Hence, in this case, the number of arrangements of four S's, four I's, and two P's in which the first S appears before the first I and the first I appears before the first P is 

 $$\binom{5}{2}\binom{7}{2}$$

Case 3:  The first I is in the fourth position.
$$SSSI\square\square\square\square$$
There are 
$$\binom{4}{1}$$
such arrangements since we must place an S in one of the last four positions.
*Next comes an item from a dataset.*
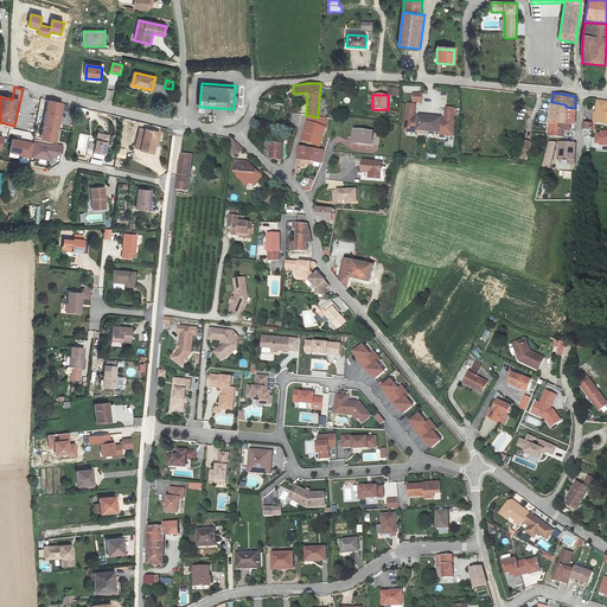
[(595,112),(594,122),(605,122),(605,117),(606,117),(606,101),(598,101),(596,112),(595,112)]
The two P's must be placed in one of the five positions indicated by a wedge.
$$SSSI\wedge\square\wedge\square\wedge\square\wedge\square\wedge$$
The number of ways this can be done is the number of solutions of the equation $$x_1 + x_2 + x_3 + x_4 + x_5 = 2$$
in the nonnegative integers, which is 

 $$\binom{2 + 4}{4} = \binom{6}{4} = \binom{6}{2}$$

In this case, the number of arrangements of four S's, four I's, and two P's in which the first S appears before the first I and the first I appears before the first P is 

 $$\binom{4}{1}\binom{6}{2}$$

Case 4:  The first I is in the fifth position.
$$SSSSIIII$$
There is only one such arrangement.  The two P's must be placed in one or more of the four positions indicated by a wedge.
$$SSSSI\wedge I\wedge I \wedge I \wedge$$
The number of ways we can do this is the number of solutions of the equation
$$x_1 + x_2 + x_3 + x_4 = 2$$
in the nonnegative integers, which is 

 $$\binom{3 + 2}{3} = \binom{5}{3} = \binom{5}{2}$$

Total: Since these cases are exhaustive and mutually exclusive, the number of ways of arranging four S's, four I's, and two P's such that the first S appears before the first I and the first I appears before the first P is

 $$\binom{6}{3}\binom{8}{2} + \binom{5}{2}\binom{7}{2} + \binom{4}{1}\binom{6}{2} + \binom{3}{0}\binom{5}{2}$$

For each permissible arrangement of the four S's, four I's, and two P's, we can place the M in one of eleven positions, namely the nine positions between successive letters and the two ends of the row.  Hence, there are 

 $$\binom{11}{1}\left[\binom{6}{3}\binom{8}{2} + \binom{5}{2}\binom{7}{2} + \binom{4}{1}\binom{6}{2} + \binom{3}{0}\binom{5}{2}\right]$$

arrangements of the letters of MISSISSIPPI in which the first S appears before the first I and the first I appears before the first P.